Reserve Bank churns out conflicting stands

The Reserve Bank of Malawi (RBM) is coming up with two parallel stands regarding the position of the country’s foreign reserves.

In its publications the central bank says Malawi has $425 million of foreign exchange reserves, which means 3.29 months of import cover.

But when put on the spot by the media this week, RBM’s Governor Perks Ligoya said authorities require $200 million to save the economy from a complete collapse.

Ligoya: We are inviting back the donors through the IMF

Ligoya’s revelation is a direct admission that fiscal systems in the country don’t have adequate forex amounts despite data from the central bank showing months of import cover.

“The $200 million will unlock a lot of blockages that have built up in the system. For example, we want in the very short run that there are no petrol queues in the stations and that we have enough money to assure the market of provision of fuel for the next month or so,” Ligoya said.
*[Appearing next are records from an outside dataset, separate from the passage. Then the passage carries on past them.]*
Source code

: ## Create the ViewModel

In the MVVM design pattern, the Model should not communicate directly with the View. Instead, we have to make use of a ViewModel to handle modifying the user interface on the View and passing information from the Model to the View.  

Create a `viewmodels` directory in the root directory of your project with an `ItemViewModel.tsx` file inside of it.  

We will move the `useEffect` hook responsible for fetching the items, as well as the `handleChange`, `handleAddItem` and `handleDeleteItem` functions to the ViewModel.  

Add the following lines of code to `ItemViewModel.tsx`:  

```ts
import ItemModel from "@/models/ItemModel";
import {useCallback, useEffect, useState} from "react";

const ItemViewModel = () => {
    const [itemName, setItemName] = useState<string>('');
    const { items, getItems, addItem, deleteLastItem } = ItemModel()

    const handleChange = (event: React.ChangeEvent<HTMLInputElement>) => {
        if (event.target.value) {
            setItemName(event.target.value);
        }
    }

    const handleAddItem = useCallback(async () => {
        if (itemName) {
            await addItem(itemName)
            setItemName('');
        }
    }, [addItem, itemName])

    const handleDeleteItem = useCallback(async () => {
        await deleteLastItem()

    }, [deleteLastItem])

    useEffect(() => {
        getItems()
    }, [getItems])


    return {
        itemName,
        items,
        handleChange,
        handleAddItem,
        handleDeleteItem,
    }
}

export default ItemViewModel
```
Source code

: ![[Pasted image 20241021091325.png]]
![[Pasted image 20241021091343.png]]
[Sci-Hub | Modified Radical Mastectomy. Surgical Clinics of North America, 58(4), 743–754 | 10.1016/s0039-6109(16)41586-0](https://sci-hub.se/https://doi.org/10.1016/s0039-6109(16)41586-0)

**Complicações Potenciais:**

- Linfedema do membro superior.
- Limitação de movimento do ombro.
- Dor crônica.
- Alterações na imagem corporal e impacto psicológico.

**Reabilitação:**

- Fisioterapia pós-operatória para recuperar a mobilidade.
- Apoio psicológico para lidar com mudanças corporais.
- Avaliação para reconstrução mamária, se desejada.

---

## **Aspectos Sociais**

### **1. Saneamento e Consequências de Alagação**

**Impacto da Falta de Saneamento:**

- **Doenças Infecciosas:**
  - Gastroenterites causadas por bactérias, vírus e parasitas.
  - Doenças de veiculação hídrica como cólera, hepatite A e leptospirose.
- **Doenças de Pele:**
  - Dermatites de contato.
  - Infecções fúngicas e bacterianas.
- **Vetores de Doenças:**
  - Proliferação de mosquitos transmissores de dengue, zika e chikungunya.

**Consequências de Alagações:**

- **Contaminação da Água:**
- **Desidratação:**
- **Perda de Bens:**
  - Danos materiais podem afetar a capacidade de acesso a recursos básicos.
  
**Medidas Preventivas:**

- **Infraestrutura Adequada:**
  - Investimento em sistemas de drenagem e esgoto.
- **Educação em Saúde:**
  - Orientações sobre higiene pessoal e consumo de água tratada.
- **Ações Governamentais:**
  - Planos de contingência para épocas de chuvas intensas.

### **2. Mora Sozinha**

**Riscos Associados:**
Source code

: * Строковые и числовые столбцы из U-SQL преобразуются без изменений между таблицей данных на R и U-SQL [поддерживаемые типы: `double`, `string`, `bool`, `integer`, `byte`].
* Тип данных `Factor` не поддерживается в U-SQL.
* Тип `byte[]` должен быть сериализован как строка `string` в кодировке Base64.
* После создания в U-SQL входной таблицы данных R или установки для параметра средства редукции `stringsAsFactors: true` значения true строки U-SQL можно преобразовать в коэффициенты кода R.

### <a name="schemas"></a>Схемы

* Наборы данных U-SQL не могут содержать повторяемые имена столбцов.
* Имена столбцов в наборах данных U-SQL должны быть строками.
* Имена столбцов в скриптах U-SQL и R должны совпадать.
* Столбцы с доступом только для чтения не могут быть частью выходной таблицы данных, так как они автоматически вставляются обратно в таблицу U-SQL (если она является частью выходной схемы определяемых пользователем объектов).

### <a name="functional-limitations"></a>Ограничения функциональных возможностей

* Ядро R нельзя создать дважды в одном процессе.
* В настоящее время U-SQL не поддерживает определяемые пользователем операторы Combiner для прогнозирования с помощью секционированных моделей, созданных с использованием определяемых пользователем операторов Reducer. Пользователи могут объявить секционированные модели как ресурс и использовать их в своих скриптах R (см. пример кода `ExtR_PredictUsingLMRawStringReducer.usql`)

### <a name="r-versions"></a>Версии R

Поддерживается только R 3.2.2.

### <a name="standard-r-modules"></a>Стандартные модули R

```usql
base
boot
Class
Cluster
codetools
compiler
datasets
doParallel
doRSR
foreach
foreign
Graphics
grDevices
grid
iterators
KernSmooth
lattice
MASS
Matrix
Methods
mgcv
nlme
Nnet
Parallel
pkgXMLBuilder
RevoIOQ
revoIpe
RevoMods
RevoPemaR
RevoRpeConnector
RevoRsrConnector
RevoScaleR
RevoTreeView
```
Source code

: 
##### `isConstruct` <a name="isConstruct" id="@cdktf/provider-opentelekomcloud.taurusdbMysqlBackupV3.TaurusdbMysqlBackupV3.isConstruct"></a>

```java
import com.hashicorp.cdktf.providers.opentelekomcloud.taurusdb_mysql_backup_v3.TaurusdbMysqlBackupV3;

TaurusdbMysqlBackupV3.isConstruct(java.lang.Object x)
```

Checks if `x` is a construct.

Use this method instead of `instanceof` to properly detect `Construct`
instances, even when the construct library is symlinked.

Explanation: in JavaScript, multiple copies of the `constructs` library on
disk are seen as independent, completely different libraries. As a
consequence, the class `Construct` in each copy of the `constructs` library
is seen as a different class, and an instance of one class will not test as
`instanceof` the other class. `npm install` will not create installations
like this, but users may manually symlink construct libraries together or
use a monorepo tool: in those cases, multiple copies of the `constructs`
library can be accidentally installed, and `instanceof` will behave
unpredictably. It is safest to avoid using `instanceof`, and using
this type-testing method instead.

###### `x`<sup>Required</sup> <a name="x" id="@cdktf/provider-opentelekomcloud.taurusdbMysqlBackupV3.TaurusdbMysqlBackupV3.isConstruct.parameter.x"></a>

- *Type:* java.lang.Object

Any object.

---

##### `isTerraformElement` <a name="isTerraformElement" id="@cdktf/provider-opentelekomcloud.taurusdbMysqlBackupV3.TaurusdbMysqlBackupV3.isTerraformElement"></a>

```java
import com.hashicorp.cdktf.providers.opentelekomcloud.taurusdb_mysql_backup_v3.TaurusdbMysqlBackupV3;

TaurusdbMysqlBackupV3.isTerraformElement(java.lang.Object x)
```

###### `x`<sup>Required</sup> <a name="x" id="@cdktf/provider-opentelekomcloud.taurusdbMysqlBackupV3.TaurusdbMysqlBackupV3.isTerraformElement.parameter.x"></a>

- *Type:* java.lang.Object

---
He said he is assured that once the money is sourced acquisition and importation of all government priorities such as fertilisers and drugs will be sorted.

This vindicates public fears that RBM is including forex held in Foreign Denominated Accounts (FCDAs) when calculating Malawi’s forex position.

These developments are coming at a time when supplies for basic necessities in the economy such as fertiliser, fuel and medicines are going thinly low.

The sad fact on the ground is, continued shortages of fuel has presented wide bottlenecks in the economy as goods cannot move from one point to another.

By the end of the day consumers are being forced to pay more for commodities and public transport with court battles on the recent fuel price increase.

Currently donors continue to withhold $500 million meant for budgetary support because Malawi’s programme with the International Monetary Fund has gone off track due to non-adherence of macro-economic policies, on eof them being the ‘over-valued’ local currency, Kwacha.

IMF also suspended a 3 year $80million Extended Credit Facility meant to cushion the economy which was accorded after the global financial crisis.